Everybody knows what scuba diving is; it is the diver with the air tank on his back and a mouthpiece. The basic scuba set-up is a tank of compressed oxygen on the diver’s back, with a line to a mouth piece. The oxygen is delivered through a mouth piece, allowing the diver to breath. Your carbon dioxide is then either released into the water, or, in self-contained systems or rebreathers, back into the tank. Few people actually know that scuba stands for something, however. The word ‘scuba’ is actually an acronym for “Self Contained Underwater Breathing Apparatus”. Scuba diving is, of course, different from unassisted diving. The history of scuba is quite recent. The biggest advance on the path to scuba diving came in the 16th century, when people started using diving bells to pump air from the surface to people underwater. Needless to say, things have advanced a fair bit since then, although the diving bell remained an important method for centuries. Scuba diving as we know it really came together during and after World War II.
Why is scuba diving such a popular sport?
It is hard to think of a sport or hobby more exciting or rewarding than scuba diving. First off, scuba diving gives you access to underwater life in a way nothing else can. The vast majority of the world is underwater and waiting to be explored! When you scuba dive, you become one of the few people to have ever ventured into this exotic world to any degree. The world’s seas and oceans are some of the last few undiscovered places on our planet – that is why scuba diving is so awesome. There is also the fact that it can be absolutely beautiful under the water. If you have ever had the opportunity to go scuba diving off the coast of Australia along the Great Barrier Reef, you will know how amazingly gorgeous life under the sea can be. Scuba diving can even give you the chance to search for buried gold and treasure. From the Caribbean to the Mediterranean to the Great Lakes to the English Channel, there are countless shipwrecks waiting to be explored.

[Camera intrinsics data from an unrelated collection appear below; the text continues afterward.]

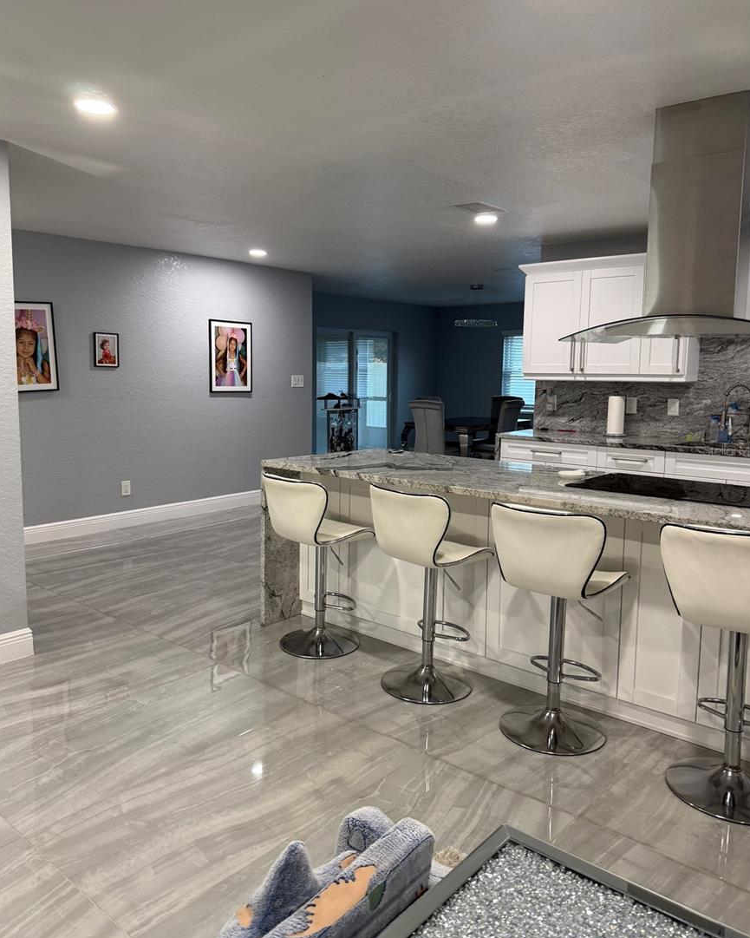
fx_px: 721
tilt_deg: -5.2
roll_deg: -0.5
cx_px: 375
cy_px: 450
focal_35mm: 26
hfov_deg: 54.9
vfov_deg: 66.0
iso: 160
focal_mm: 6.76
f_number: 1.78
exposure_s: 1/60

Risks associated with scuba diving
It should be noted that, despite being an amazing hobby or sport, scuba diving can be dangerous; after all, you are putting yourself under water and hooking your lungs up to a tube of air. If something goes wrong with your air or you become trapped, then you will experience obvious difficulties. The most common injury related to scuba diving is a result of changes in air pressure. As you go deeper underwater, the pressure around you increases. If the pressure becomes too much, you can rupture your eardrums or damage your sinuses. And if you come up from underwater too quickly, you can also get ‘the bends’, also known as decompression sickness.
How to become a scuba diver
Before getting into the water, it is important that you receive the proper certification from your national certification board to be a scuba diver. Indeed, many rental agencies will not rent you equipment without proof of certification.